Awards

Alice Telesnitsky of the University of Michigan in the U.S. seeks to define and characterize HIV interactions with host RNA. The team will attempt to determine whether disrupting or mimicking essential interactions with host RNAs may lead to antiviral strategies to which HIV cannot readily develop resistance.

Anders Hakansson of the University of Buffalo in the U.S. has identified a protein from human breast milk (Human Alpha Lactalbumin Made Lethal to Tumor cell, or HAMLET), that kills respiratory tract bacteria.
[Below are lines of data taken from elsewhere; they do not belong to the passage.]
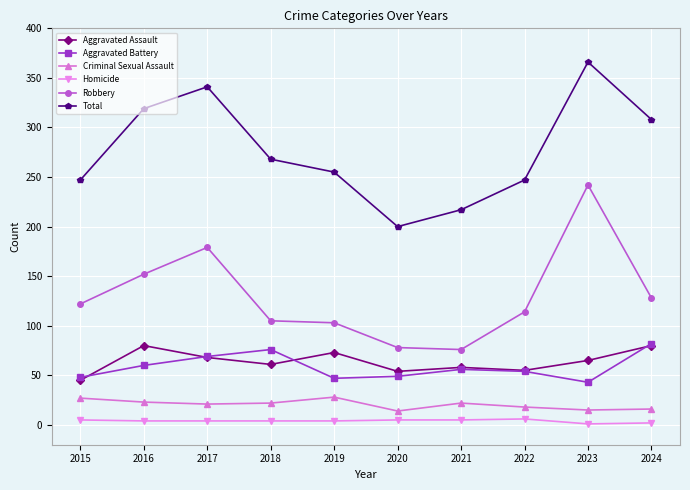

True or false: Total has more than 1 points higher than both neighbors.

True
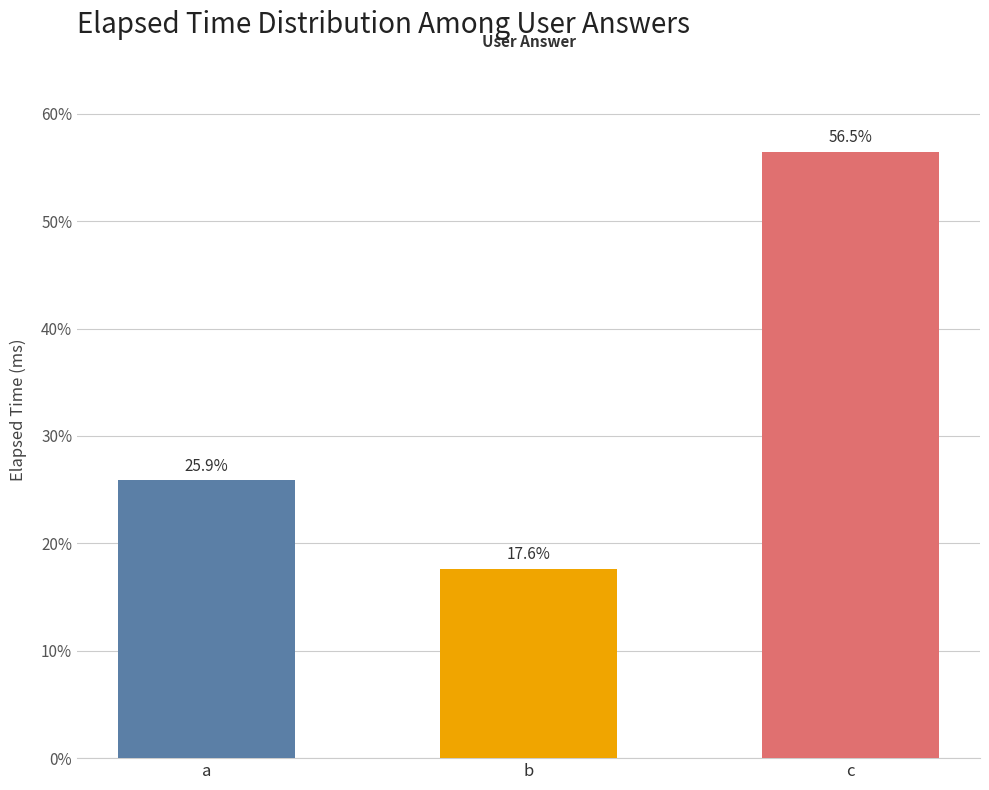

Which category has the highest value across all series?

c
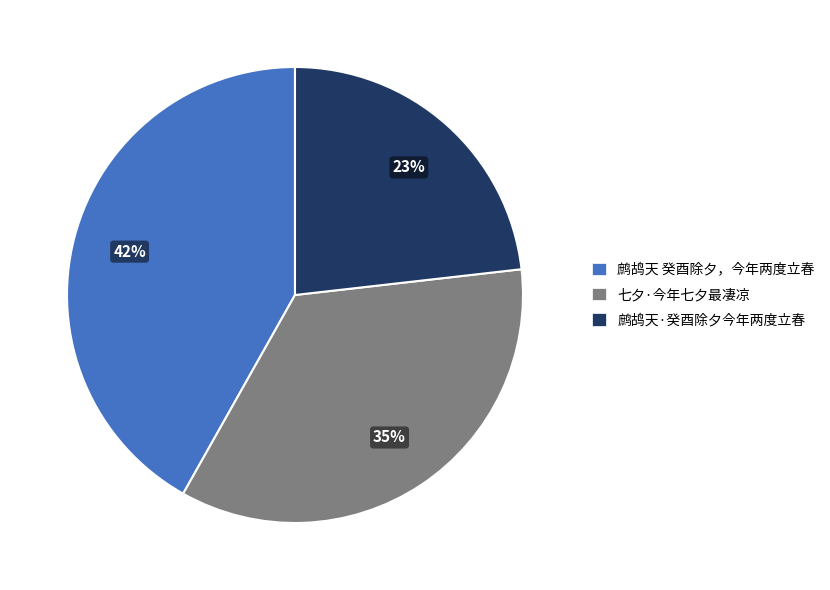

What is the ratio of the value at 鹧鸪天 癸酉除夕，今年两度立春 to the value at 鹧鸪天·癸酉除夕今年两度立春?

1.8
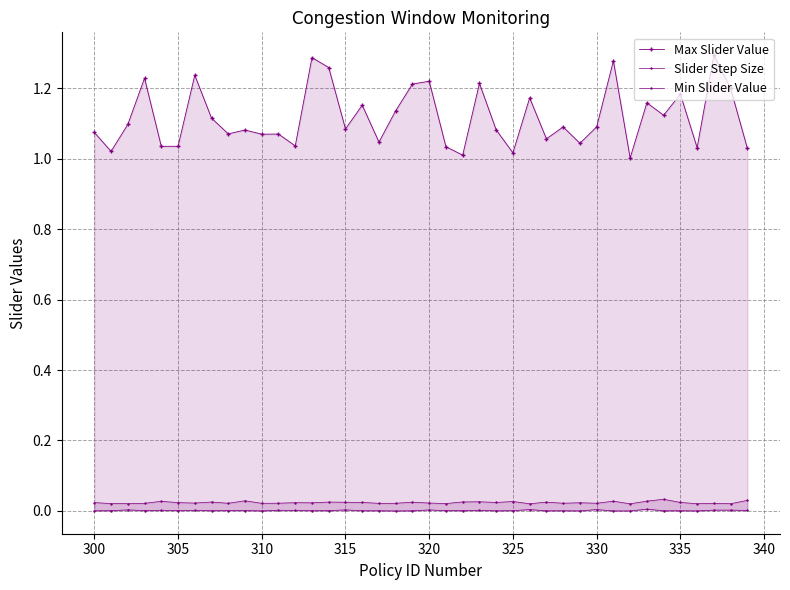

In Slider Step Size, how many points are higher than both neighbors (excluding endpoints)?

13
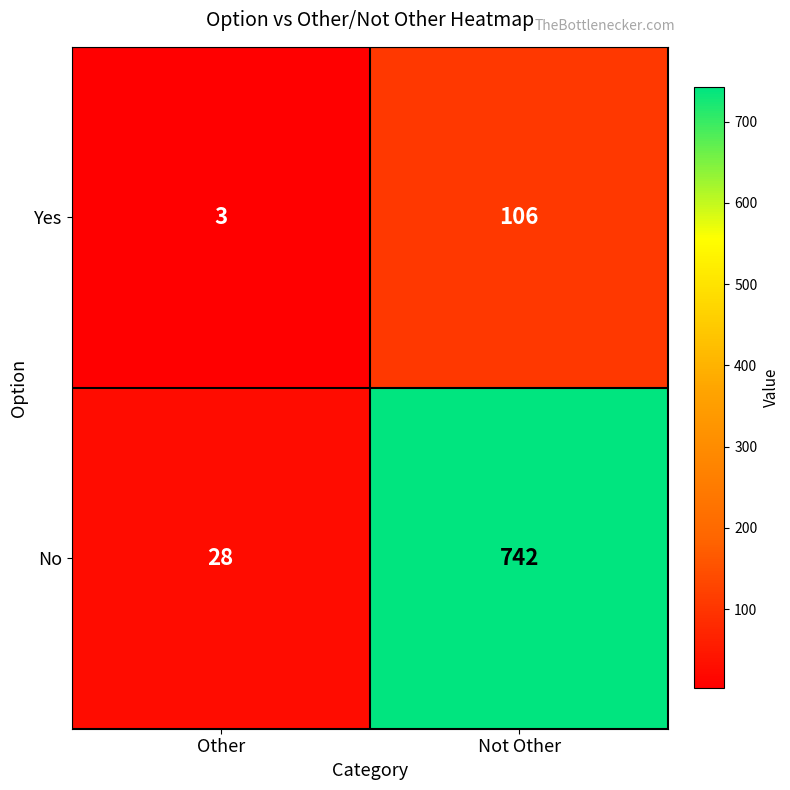

At which category is the sum across all series the highest?

Not Other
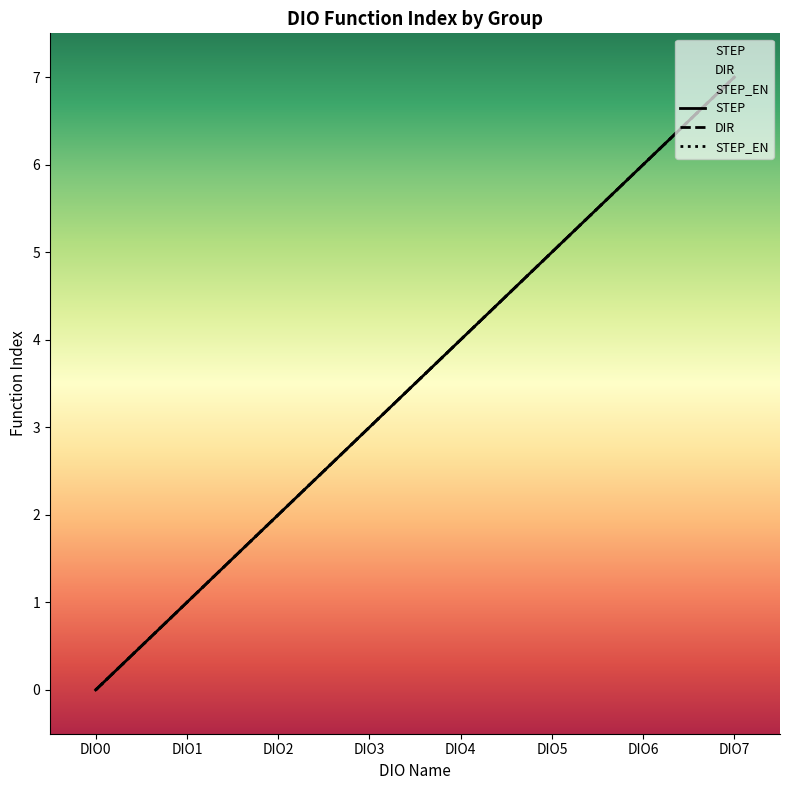

What is the highest value of the STEP series?

7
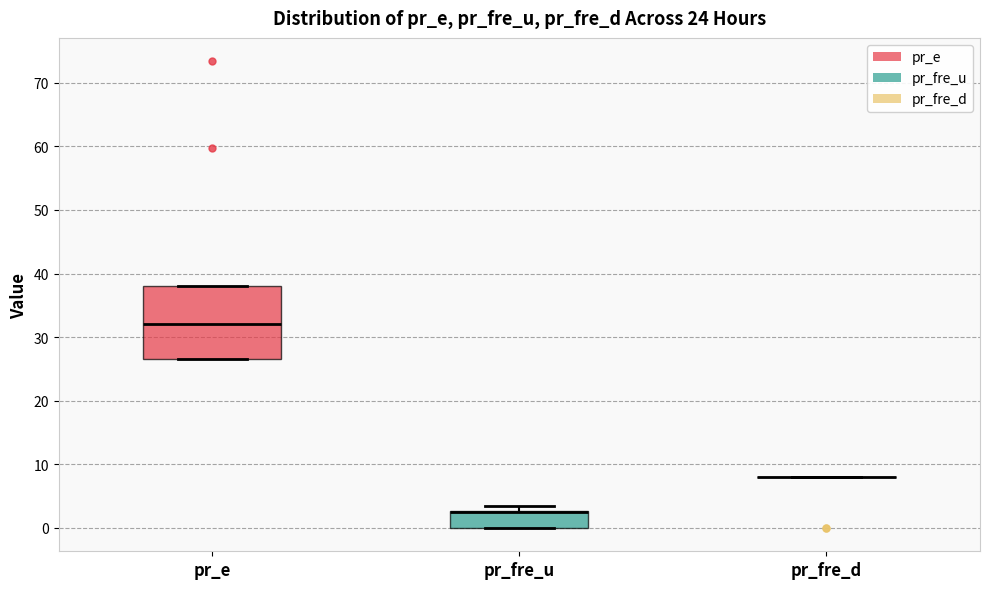

Which box is the tallest, from its lower edge to its upper edge?

pr_e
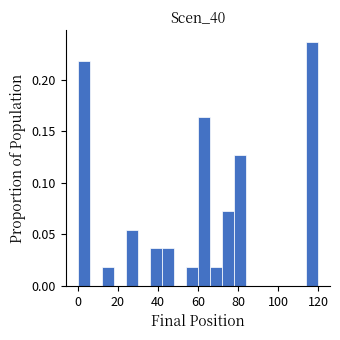

Read against the x-axis, roughly where is the centre of the tallest bar?

118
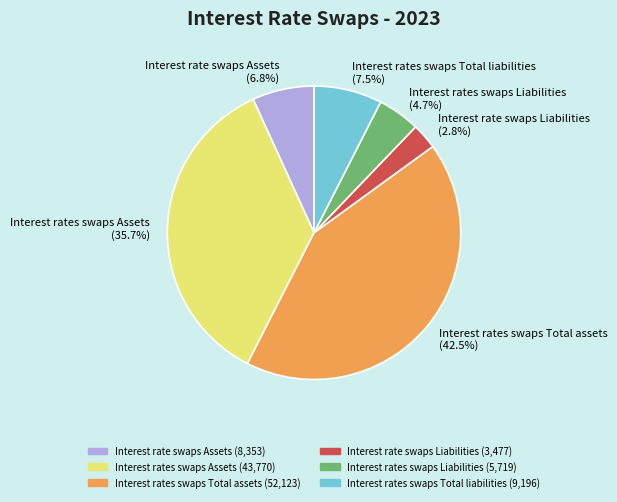

Which slice is the largest?

Interest rates swaps Total assets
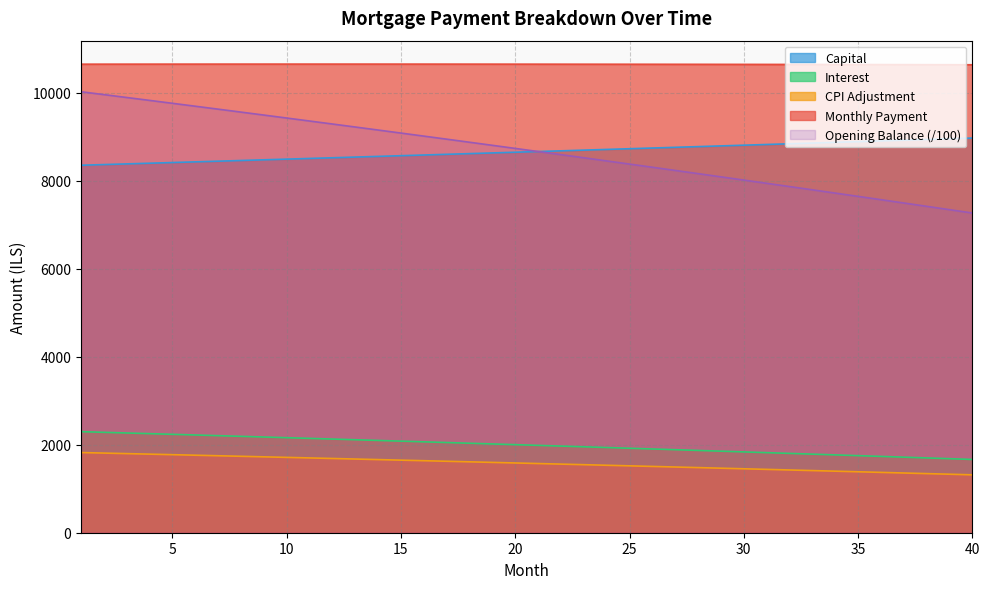

True or false: interest and month_payment cross at least once.

False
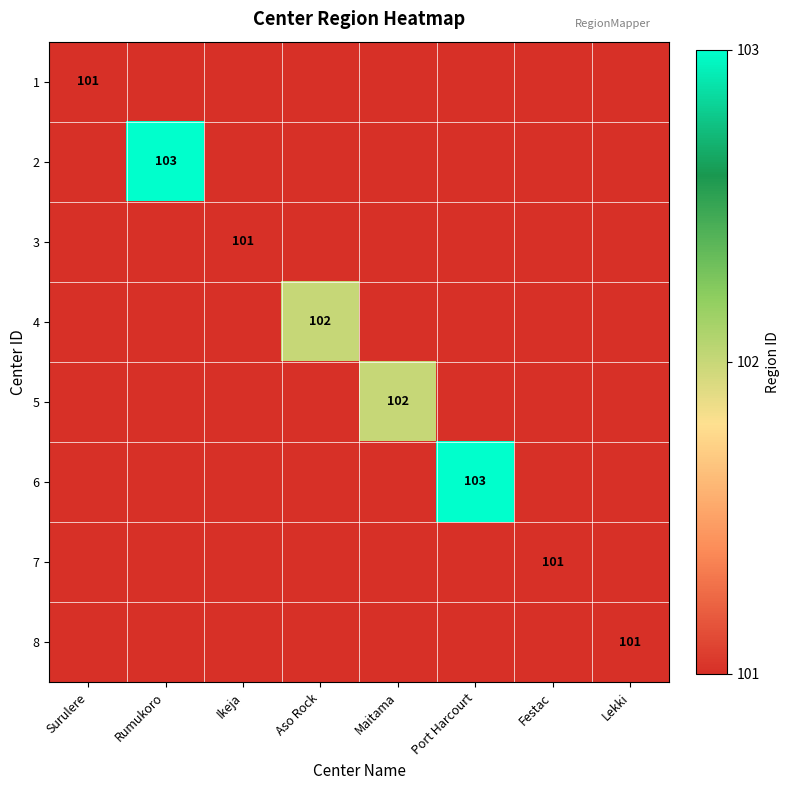

Which category has the lowest value across all series?

Rumukoro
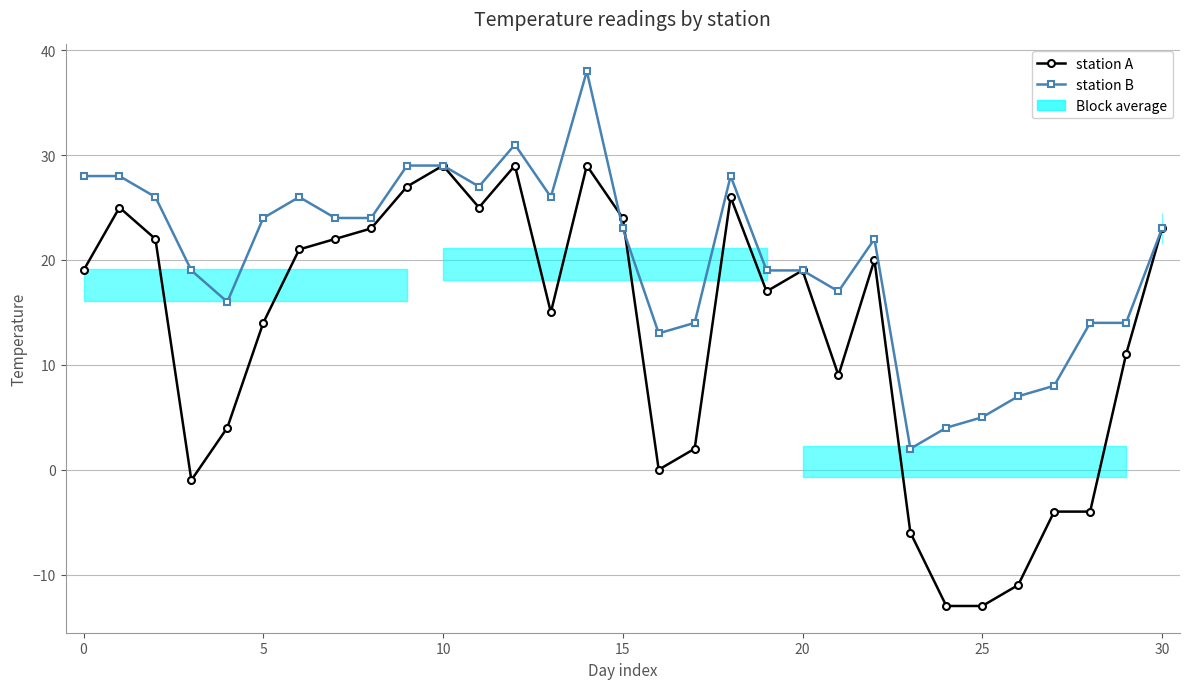

The station B series shows 4 at 24. True or false?

True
Hakansson will attempt to understand the mechanism by which HAMLET binds to and kills pheumococci without the bacteria developing resistance.

To optimize the effectiveness of current anti-tuberculosis drugs, Boitumelo Semete of the CSIR in South Africa will work with collaborators to develop "sticky nanoparticles" that specifically attach to TB-infected cells. Once taken in by these cells, the nanoparticles will slowly degrade, releasing the anti-TB drugs and killing the bacteria. With this novel drug delivery system, the team aims to improve the bioavailability of the current therapies, with the possibility of shortening the treatment period for TB as well as reduce drug side effects.

Gerald R. Smith of the Fred Hutchinson Cancer Research Center in the U.S. seeks to identify inhibitors of a bacterial DNA repair enzyme that allows tuberculosis to mutate. Identifying these inhibitors could lead to therapies that kill bacteria and limit drug resistance.

David A. Spiegel of Yale University in the U.S. will pursue an antibiotic strategy called "biosynthetic immunotargeting." Streptococcus pneumoniae will be fed small molecules which they will incorporate into their cell walls. These small molecules contain an epitope recognized by antibodies in the human bloodstream, leading to immune clearance independent of bacterial antigens, representing a unique, resistance-free approach to pneumococcal disease.

To test the theory that certain metabolic pathways essential to the survival of bacteria are immutable and therefore promising targets of drug therapy, Krishna Kodukula and colleagues at SRI International in the U.S. will identify peptides that bind key metabolites of M. tuberculosis, and test their ability to kill the bacteria.

Reto Brun (Swiss Tropical and Public Health Institute) and Isabel Roditi (University of Bern) in Switzerland seek to identify small molecules that prematurely induce African trypanosomes, which are parasites that cause fatal sleeping sickness, to differentiate into the life stages necessary for transmission of the parasite. Forcing this transformation within the mammalian host could be the basis for new methods to kill trypanosomes, and this concept might be applied to other vector-borne disease . In this project's Phase I research, Brun and Roditi developed a whole-cell assay to identify small molecules that stimulate early differentiation of African trypanosomes. In Phase II, they will perform high-throughput screens for such small molecules, validate active molecules in a suite of assays, and study them in a mouse model of infection.

Bongkoch Tarnchompoo of the National Center for Genetic Engineering and Biotechnology in Thailand will attempt to develop and test a novel drug that binds to the two pathways used by the DHFR enzyme in P. falciparum to mutate. By tethering these active sites, the dual-binding drug will suppress the development of resistance to anti-malarial drugs.

Because tuberculosis manipulates host cells to resist the immune response and current drug therapies, Nigel Savage of Leiden University Medical Center in the Netherlands will utilize RNAi analysis to identify the essential pathways used by the bacteria to modify its host cell. By discovering these pathways, novel therapies can be developed to counteract this host manipulation without directly targeting the pathogen and causing the development of resistance.

T. brucei, the parasite that causes sleeping sickness, must continuously swim forward in human blood to evade immune responses. Arthur Günzl of the University of Connecticut Health Center in the U.S. will attempt to develop serum-stable RNA molecules to immobilize the parasite by interrupting the mechanism driving parasite motility.